You will have a stand at Vapecon, yes?
I shall come raise a single eyebrow at you ... and most likely walk away with a bottle of this stuff.


----------



## BumbleBee (13/8/17)

TheV said:


> You will have a stand at Vapecon, yes?
> I shall come raise a single eyebrow at you ... and most likely walk away with a bottle of this stuff.


I'll have a stand at S12, the whole juice family will be there for testing

Reactions: Like 1 | Thanks 1


----------



## TheV (13/8/17)

BumbleBee said:


> I'll have a stand at S12, the whole juice family will be there for testing


Its a date! I'll pop by and say hi

Reactions: Thanks 1


----------



## QKNatasha (13/8/17)

BumbleBee said:


> I'll have a stand at S12, the whole juice family will be there for testing


Now I know where to come hunt you down...

Reactions: Funny 1


----------



## BumbleBee (23/8/17)

Who's ready for some magic?




*Modern Classics - Pumpkin Pie* is finally ready and will be available in 0, 3, 6, 12 and 18mg! Swing by our stand (S12) at VapeCon 2017 and give this a try, you might just be surprised

Reactions: Winner 3


----------



## TheV (27/8/17)

TheV said:


> You will have a stand at Vapecon, yes?
> I shall come raise a single eyebrow at you ... and most likely walk away with a bottle of this stuff.

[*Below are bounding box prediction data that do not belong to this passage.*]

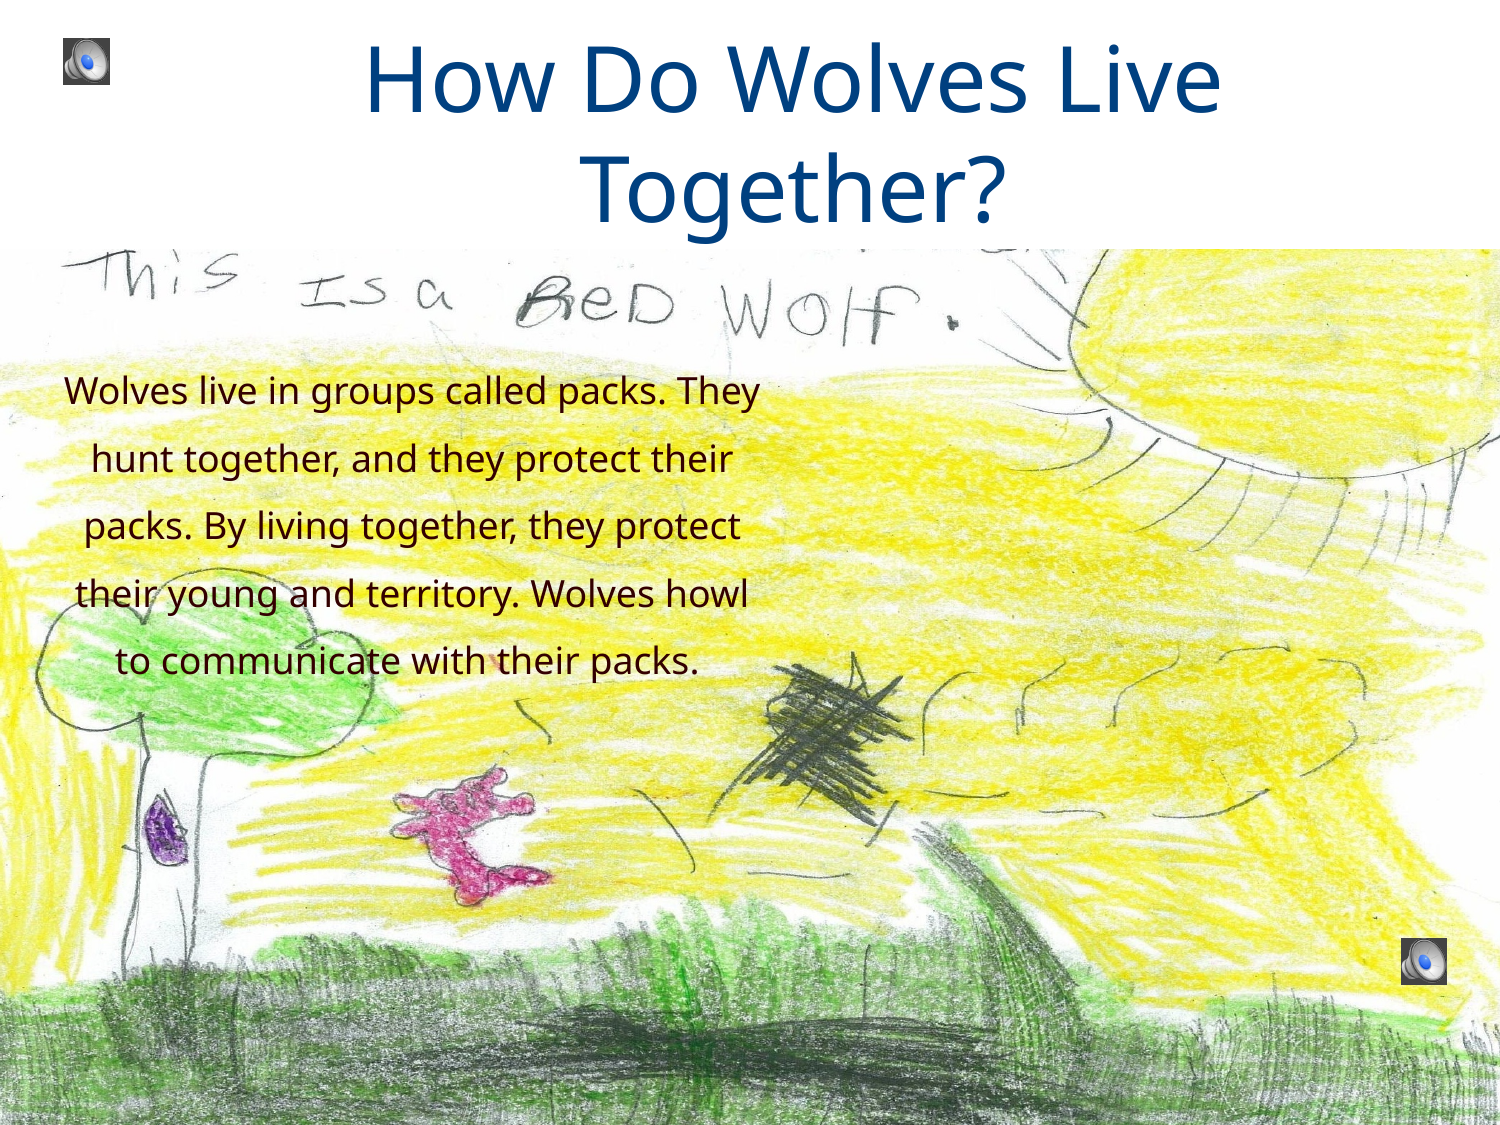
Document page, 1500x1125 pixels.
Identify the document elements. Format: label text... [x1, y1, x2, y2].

picture [0, 249, 1500, 1125]
picture [62, 37, 111, 86]
title How Do Wolves Live Together? [212, 37, 1376, 226]
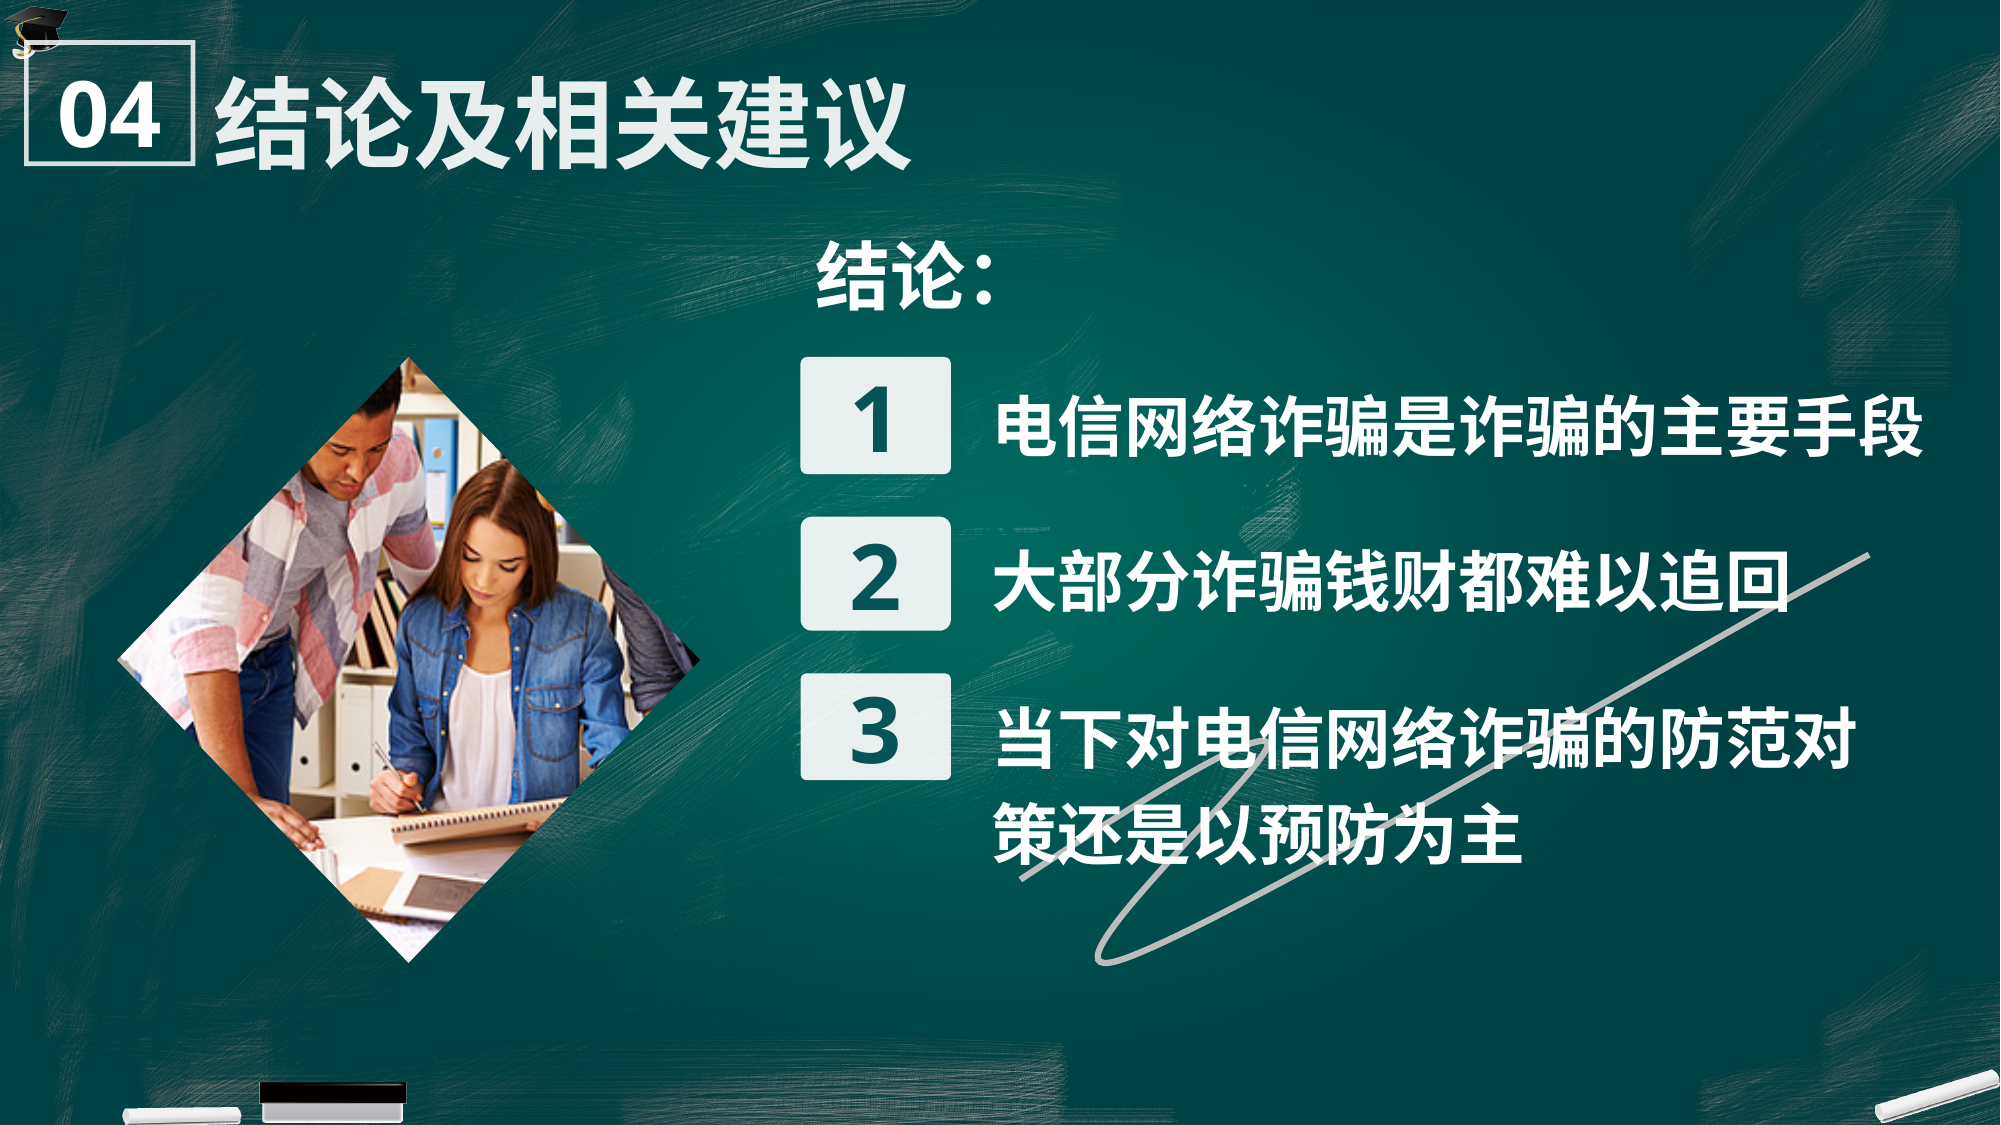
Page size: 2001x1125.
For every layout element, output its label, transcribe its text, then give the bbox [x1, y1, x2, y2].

text_box 当下对电信网络诈骗的防范对策还是以预防为主 [976, 673, 1916, 807]
text_box [115, 355, 702, 965]
text_box 电信网络诈骗是诈骗的主要手段 [976, 361, 1969, 503]
text_box 结论： [800, 221, 1105, 336]
text_box 大部分诈骗钱财都难以追回 [976, 516, 1870, 631]
text_box [1413, 357, 2000, 427]
text_box 04 [25, 41, 194, 165]
text_box [1019, 807, 1422, 964]
picture [0, 0, 2000, 1125]
text_box 结论及相关建议 [194, 41, 1059, 165]
text_box 3 [799, 672, 952, 782]
text_box 2 [799, 515, 952, 632]
text_box 1 [799, 355, 952, 476]
text_box [1586, 631, 1733, 673]
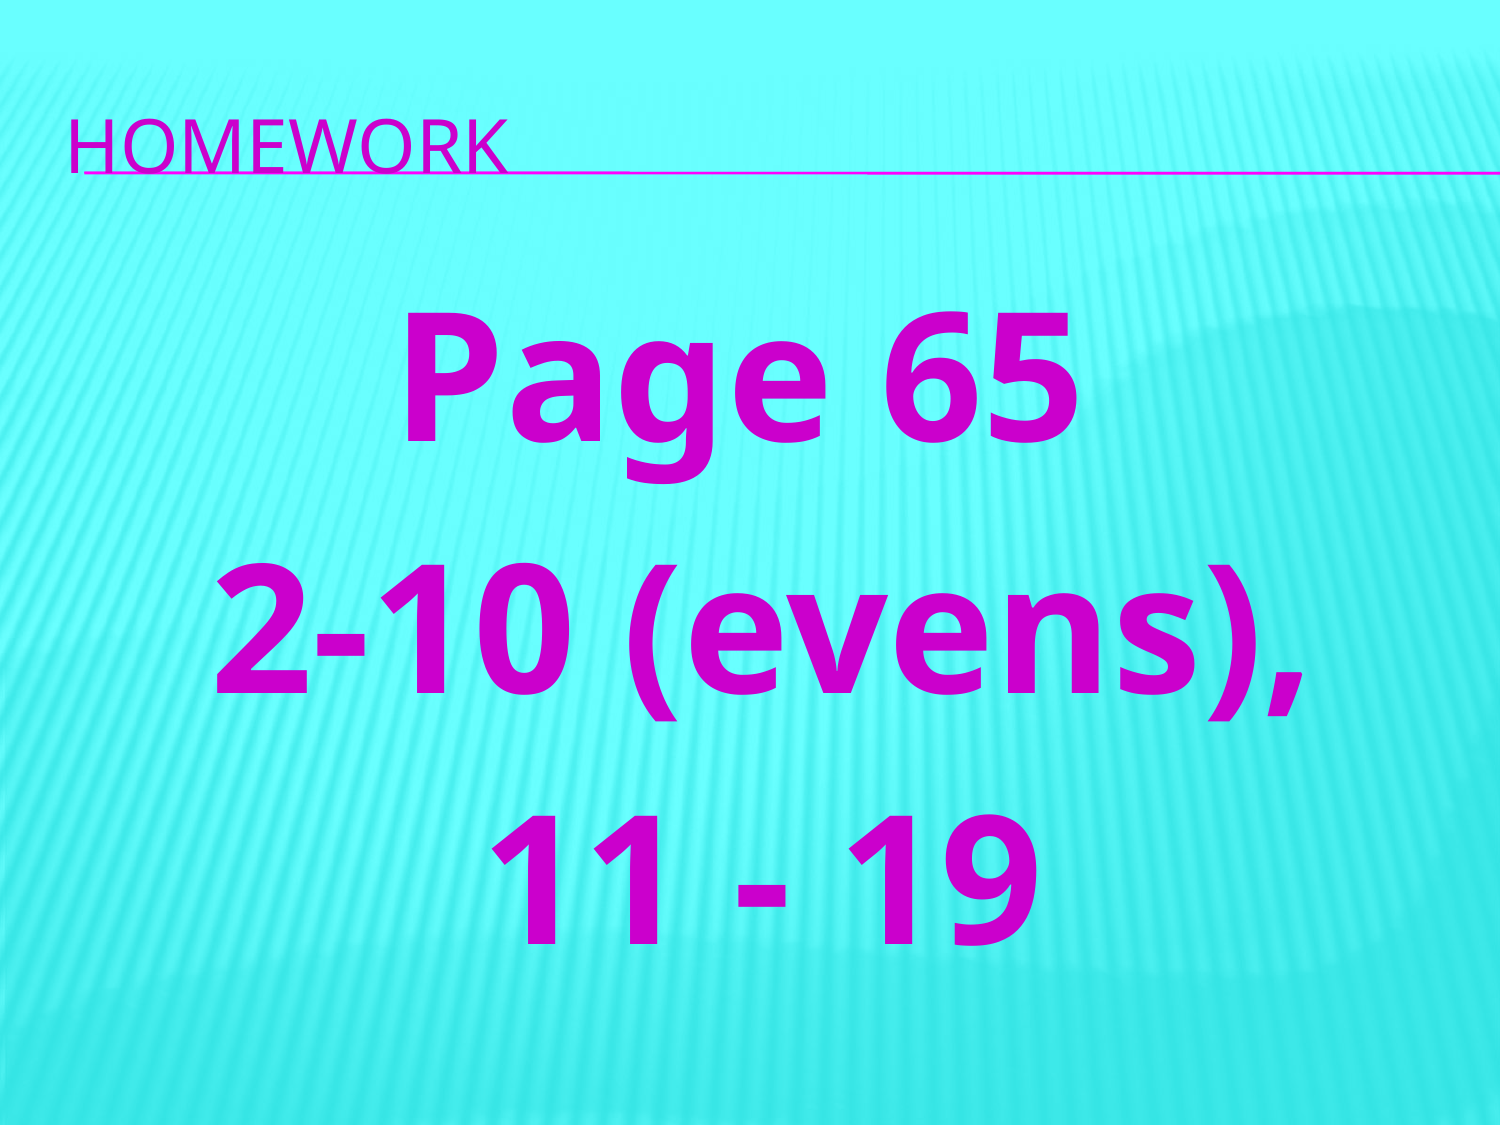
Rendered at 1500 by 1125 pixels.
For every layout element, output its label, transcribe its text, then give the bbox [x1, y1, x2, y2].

So I popped by to raise an eyebrow at @BumbleBee and his Pumpkin Pie.
It was an interesting experience but personally not my flavor.
He did however point me in the direction of his Milk Tart. Instant buy. Man this stuff is too good!
Oh and he also agreed that everyone needs a Noisy Cricket and promptly sold me his last unit 
Thanks @BumbleBee, was great to meet you  Thanks for the cap btw!

Reactions: Like 3 | Winner 2


----------



## SAVaper (27/8/17)

TheV said:


> So I popped by to raise an eyebrow at @BumbleBee and his Pumpkin Pie.
> It was an interesting experience but personally not my flavor.
> He did however point me in the direction of his Milk Tart. Instant buy. Man this stuff is too good!
> Oh and he also agreed that everyone needs a Noisy Cricket and promptly sold me his last unit
> Thanks @BumbleBee, was great to meet you  Thanks for the cap btw!



The Milk Tart is awesome. I buy every chance I get.

Reactions: Like 1 | Agree 1


----------



## Max (27/8/17)

I now have Milk Tart and Pumpkin Pie - an Honour and a Privilege to meet you and shake you hand @BumbleBee - My goods were spot on and on the button.

So much was going on and I would of enjoyed spending some more time with you - anyway - you are a special chap and I enjoyed dealing with you.  

Those Caps - every pic upload onto the forum by the different Forumites - since yesterday - have all got an awesome Black and Orange The Vape Guy Cap in their pics - that is a very cool cap @BumbleBee - sorry I missed one.

Best Best Regards - hope you and your colleagues/Family arrived safely at home and chat soon.

Reactions: Like 1 | Agree 1 | Thanks 1


----------



## Feliks Karp (28/8/17)

This stuff is great, that's all I can say without sounding wanky. It really is a unique profile and I am stoked that I picked up a bottle.

Reactions: Winner 2 | Thanks 1


----------